Эти две идиотки сейчас, обнявшись, продолжали кричать на всю деревню, словно сирены. Поэтому Кент ещё раз пнул Миланье. Несильно, но так, чтоб она прочувствовала весь спектр ощущений от удара по почкам. От такой подачи, пусть и не смертельной, Миланье ухнула, заскулила, прижавшись к демонёнку ещё крепче.
А Кент нагнулся и прошипел ей прямо на ухо:
— Заткнула пасть, мелочь, пока я сам этого не сделал. И своей новой подруге скажи это сделать.
— Злой! — со слезами выкрикнула она.
— И стану ещё злее, если ты пасть свою не закроешь! — и отвесил ей подзатыльника, от чего она лбом стукнулась о свою новую подружку. Всхлипнула и замолкла.
Замолкла и её новая знакомая, которая боялась даже высунуться из-за подруги.
Кент огляделся. Одни трупы, в некоторых местах видны выбоины от пуль, что оставил здесь прошлый отряд. Сейчас, после всего произошедшего, тишина казалось оглушительной, она буквально звенела в ушах и нарушалась лишь тихим потрескиванием старых построек.
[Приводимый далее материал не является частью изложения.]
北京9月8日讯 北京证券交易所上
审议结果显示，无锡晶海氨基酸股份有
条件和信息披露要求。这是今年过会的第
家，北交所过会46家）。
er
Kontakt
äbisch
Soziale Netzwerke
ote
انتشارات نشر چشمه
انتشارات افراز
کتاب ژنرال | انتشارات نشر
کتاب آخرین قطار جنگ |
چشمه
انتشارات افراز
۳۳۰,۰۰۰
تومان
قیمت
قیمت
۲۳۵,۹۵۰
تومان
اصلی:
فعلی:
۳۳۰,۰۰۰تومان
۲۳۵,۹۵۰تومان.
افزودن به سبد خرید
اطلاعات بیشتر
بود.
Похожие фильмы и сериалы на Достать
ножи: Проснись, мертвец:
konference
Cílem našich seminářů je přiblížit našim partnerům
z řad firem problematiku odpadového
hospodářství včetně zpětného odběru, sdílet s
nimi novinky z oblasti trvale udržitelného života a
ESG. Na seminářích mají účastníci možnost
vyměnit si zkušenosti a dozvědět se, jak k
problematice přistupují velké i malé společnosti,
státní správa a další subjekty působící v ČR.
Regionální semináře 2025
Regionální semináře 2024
День медленно близился к вечеру, и солнце уже вошло в то положение, когда можно было увидеть лучи, проходящие между домами и досками в поднимающейся лёгкой пыли. Тонкие, словно натянутая ткань. Ещё немного, и начнёт холодать, хотя ночи здесь разнились между собой от дико холодных для лета до невыносимо жарких.
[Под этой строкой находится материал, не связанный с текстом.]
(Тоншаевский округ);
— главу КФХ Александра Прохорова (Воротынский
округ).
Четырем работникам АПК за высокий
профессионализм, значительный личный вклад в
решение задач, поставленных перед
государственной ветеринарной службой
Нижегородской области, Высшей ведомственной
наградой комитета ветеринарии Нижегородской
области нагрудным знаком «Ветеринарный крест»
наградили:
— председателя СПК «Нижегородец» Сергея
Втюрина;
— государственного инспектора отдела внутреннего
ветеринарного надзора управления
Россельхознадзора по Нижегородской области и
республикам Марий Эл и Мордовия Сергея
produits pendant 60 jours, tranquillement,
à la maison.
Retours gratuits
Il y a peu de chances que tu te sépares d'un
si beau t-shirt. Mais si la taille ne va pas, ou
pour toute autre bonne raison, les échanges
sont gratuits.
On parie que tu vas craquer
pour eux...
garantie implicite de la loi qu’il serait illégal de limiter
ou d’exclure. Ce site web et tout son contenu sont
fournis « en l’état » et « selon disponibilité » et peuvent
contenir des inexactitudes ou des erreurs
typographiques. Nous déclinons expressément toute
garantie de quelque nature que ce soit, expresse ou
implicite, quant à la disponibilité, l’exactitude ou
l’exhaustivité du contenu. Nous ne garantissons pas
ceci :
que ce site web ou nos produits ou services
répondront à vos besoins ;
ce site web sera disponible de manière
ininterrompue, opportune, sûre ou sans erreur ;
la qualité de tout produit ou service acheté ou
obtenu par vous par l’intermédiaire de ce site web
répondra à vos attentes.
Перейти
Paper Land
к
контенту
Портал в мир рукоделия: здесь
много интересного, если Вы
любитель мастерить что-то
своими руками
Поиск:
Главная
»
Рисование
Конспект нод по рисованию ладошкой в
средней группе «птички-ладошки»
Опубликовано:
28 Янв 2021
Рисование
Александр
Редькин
Демонята до сих пор обнимались и тихо всхлипывали, добавляя звуков в общий оркестр тишины, и едва не терялись в нём. Напуганные, сжавшиеся. Из-за Миланье, из-за её идиотской выходки Кент видел теперь их немного иначе и ненавидел себя за это. Пусть немного, но иначе, и Кент прекрасно понимал — стоит хоть раз дать волю чувствам и увидеть во враге кого-то большего, и ты уже не избавишься от них. Ты будешь обречён, как Титаник — рано или поздно поддашься им и не сможешь избавиться.
Живые. Тоже чувствую…
Он тряхнул головой, отгоняя эти мысли подальше. Сейчас они были ни к чему, мешали, как мошкара перед лицом. К тому же Кенту было интересно, как близко находятся те, кто устроил здесь засаду? Слышали ли выстрел или находятся уже очень далеко?
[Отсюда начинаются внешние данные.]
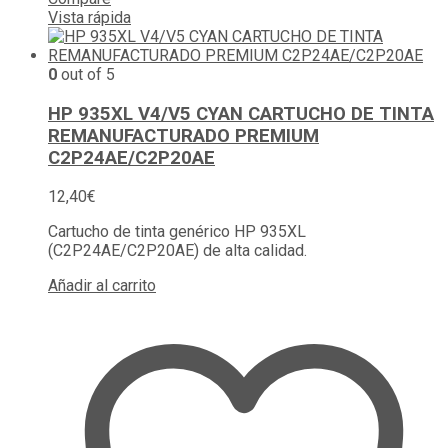
Vista rápida
0
out of 5
HP 935XL V4/V5 CYAN CARTUCHO DE TINTA
REMANUFACTURADO PREMIUM
C2P24AE/C2P20AE
12,40
€
Cartucho de tinta genérico HP 935XL
(C2P24AE/C2P20AE) de alta calidad.
Añadir al carrito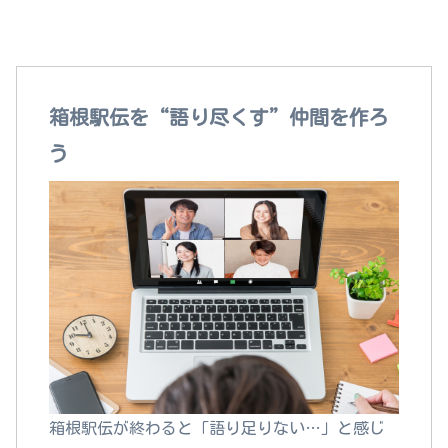
箱根駅伝を語れる“本当の仲間”がここにいる！
箱根駅伝を“語り尽くす”仲間を作ろ
う
箱根駅伝が終わると「語り足りない…」と感じ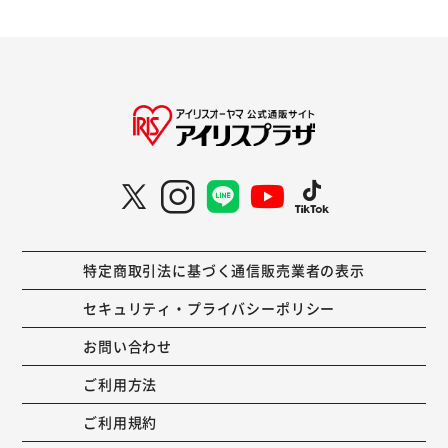
特定商取引法に基づく通信販売業者の表示
セキュリティ・プライバシーポリシー
お問い合わせ
ご利用方法
ご利用規約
Одно он знал точно — задерживаться здесь было плохой идеей, и чем дальше они уйдут, тем лучше будет для них.
Для него.
Кент в отчаянной попытке попытался выкинуть из головы «мы» и любой другой синоним, что был с ним связан. Естественно, что по приказу все мысли не вылетели из его головы, как запах при проветривании, поэтому он просто решил себя занять другим не менее важным делом. Перебинтовать все свои раны. По крайней мере на руке и ноге.
И всё же, возвращаясь к вопросу, что делать дальше, Кент чувствовал лёгкую неприятную неопределённость.